La SA Axa France IARD invoque ensuite sur le fondement de l'article 4 de la loi du 5 juillet 1985, que M. [O] [U] aurait commis deux fautes, soit un défaut de maîtrise et un défaut de port de la ceinture de sécurité, qui seraient de nature à exclure son droit à indemnisation.
Le défaut de maîtrise serait constitué par le coup de volant à gauche donné par M. [O] [U] afin d'éviter deux véhicules qui lui ont coupé la route, ce qui a déstabilisé l'ensemble routier lequel s'est renversé. Mais cette mesure de sauvetage ne pourra être qualifiée de fautive qu'après une discussion du fond.
En ce qui concerne le défaut du port de la ceinture de sécurité, une lecture attentive du procès-verbal établi par les militaires de la gendarmerie révèle une contrariété importante dans la mesure où les enquêteurs n'ont effectué aucune constatation matérielle sur les lieux, ont noté qu'ils n'avaient relevé aucune infraction, alors que dans la rubrique 'Infraction (s) susceptible (s) d'être relevée (s)', ils ont mentionné cette infraction de conduite sans port de la ceinture de sécurité.
La réalité de cette deuxième faute relève aussi nécessairement d'une discussion au fond.
En tout état de cause, d'évidence ces deux fautes, à les supposer établies, ne sont pas de nature à exclure le droit à indemnisation de la victime mais uniquement à le limiter.
M. [O] [U] a présenté une atteinte de la moelle épinière avec paraplégie de niveau L1 avec un déficit moteur complet depuis la racine des cuisses et un déficit sensitif incomplet avec une hypoesthésie jusqu'aux genoux et une anesthésie complète au niveau des pieds.

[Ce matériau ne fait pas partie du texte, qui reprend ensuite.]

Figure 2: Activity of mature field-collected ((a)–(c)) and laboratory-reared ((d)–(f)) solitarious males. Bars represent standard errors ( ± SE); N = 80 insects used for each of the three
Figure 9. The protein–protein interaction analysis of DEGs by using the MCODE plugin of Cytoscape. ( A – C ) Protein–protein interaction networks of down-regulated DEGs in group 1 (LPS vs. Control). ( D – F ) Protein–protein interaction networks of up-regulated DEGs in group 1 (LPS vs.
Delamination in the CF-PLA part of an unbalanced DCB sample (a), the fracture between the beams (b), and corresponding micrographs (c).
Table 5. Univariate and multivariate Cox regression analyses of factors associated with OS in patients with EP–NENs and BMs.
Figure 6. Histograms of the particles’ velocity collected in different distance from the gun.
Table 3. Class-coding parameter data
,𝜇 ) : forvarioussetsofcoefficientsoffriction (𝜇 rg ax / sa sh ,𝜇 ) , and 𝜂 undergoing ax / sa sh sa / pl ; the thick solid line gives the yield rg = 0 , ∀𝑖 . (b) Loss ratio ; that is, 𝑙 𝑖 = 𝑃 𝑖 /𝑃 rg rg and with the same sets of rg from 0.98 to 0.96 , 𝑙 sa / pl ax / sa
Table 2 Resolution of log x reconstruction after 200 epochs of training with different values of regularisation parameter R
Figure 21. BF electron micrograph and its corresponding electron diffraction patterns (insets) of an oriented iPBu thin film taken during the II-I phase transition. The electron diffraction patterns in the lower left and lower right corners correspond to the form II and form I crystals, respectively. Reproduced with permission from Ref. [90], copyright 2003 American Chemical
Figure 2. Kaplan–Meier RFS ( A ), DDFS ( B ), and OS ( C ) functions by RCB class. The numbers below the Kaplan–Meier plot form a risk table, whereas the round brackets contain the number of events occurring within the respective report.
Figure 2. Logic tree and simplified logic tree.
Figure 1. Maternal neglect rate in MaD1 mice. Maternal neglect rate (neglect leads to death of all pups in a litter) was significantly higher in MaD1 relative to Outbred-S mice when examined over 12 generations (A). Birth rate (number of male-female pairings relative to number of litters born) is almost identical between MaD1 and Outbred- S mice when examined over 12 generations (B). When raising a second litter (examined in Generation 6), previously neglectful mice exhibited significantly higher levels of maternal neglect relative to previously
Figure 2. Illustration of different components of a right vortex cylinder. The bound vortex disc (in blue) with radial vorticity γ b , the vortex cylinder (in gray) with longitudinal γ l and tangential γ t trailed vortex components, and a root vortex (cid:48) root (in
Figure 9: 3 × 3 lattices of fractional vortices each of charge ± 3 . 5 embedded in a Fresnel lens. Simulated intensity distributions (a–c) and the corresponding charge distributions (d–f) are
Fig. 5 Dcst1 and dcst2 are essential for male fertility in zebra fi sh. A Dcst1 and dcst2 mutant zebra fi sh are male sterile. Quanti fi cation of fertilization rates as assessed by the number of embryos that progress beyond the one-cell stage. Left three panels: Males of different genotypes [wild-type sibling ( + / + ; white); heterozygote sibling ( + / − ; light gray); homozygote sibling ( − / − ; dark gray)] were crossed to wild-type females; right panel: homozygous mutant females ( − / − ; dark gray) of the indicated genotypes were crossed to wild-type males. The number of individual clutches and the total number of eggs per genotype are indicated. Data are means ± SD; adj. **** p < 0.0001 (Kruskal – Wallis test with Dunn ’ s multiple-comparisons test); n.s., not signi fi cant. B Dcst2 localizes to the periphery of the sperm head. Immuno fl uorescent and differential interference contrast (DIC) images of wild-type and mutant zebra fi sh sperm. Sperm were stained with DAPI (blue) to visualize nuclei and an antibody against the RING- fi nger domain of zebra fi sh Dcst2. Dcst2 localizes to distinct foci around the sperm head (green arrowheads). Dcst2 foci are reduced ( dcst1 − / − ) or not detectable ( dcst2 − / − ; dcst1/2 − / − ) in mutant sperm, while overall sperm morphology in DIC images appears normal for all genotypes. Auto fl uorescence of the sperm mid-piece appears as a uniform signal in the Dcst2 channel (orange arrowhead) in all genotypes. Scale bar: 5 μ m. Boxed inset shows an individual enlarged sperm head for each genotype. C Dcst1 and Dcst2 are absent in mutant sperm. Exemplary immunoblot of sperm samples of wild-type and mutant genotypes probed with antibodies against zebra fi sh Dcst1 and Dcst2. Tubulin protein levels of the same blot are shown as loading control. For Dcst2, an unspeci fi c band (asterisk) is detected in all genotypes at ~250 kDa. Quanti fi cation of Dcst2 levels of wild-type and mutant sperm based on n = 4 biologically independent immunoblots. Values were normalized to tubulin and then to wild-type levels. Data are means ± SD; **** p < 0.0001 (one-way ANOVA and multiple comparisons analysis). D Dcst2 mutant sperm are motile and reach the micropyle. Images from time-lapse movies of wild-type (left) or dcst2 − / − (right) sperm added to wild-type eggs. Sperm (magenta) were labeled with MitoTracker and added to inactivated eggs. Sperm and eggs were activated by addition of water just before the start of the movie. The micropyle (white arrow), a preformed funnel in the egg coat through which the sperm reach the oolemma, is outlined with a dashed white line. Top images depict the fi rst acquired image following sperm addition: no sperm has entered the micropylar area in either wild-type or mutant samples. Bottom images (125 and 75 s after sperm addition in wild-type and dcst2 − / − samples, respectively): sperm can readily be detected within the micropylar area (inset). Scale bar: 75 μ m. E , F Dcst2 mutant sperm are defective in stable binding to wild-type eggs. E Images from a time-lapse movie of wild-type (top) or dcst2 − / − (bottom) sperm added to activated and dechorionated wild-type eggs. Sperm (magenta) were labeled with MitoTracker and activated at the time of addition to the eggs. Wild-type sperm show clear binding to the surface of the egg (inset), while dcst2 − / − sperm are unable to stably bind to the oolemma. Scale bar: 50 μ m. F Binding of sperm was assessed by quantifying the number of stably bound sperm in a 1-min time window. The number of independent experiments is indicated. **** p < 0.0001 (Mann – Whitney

Le scanner crânio-cervical a mis en évidence une petite fracture non déplacée du massif articulaire C6 gauche.
Le scanner thoraco-abdomino-pelvien a quant à lui mis en évidence une fracture luxation en D12 L1 avec compression du cône terminal.
Il a dû être opéré en urgence afin de réduire cette luxation fracture.
Après son hospitalisation en neurochirurgie au CHR d'[1], début avril 2013 il a été transféré au centre de rééducation [2] à [Localité 4] où il serait toujours hospitalisé.
Nonobstant la gravité de l'état de M. [O] [U], eu égard aux développements qui précèdent, le premier juge a fait une exacte appréciation de la provision à lui allouer.
L'ordonnance de référé qui lui a octroyé une provision de 50'000 € sera confirmée.
En ce qui concerne la provision ad litem, à défaut d'avoir produit un quelconque justificatif sur sa situation financière actuelle, M. [O] [U] sera débouté de cette demande, et l'ordonnance de référé entreprise sera confirmée aussi sur ce point.
L'équité commande de faire bénéficier M. [O] [U] des dispositions de l'article 700 du code de procédure civile, à l'exclusion de toute autre partie.
PAR CES MOTIFS
La cour,
Confirme l'ordonnance de référé entreprise,
Y ajoutant,
Condamne la SA Axa France IARD à payer à M. [O] [U] la somme de 1500 €au titre de l'article 700 du code de procédure civile, en cause d'appel,
Condamne la SA Axa France IARD aux dépens d'appel qui pourront être recouvrés conformément aux dispositions de l'article 699 du code de procédure civile.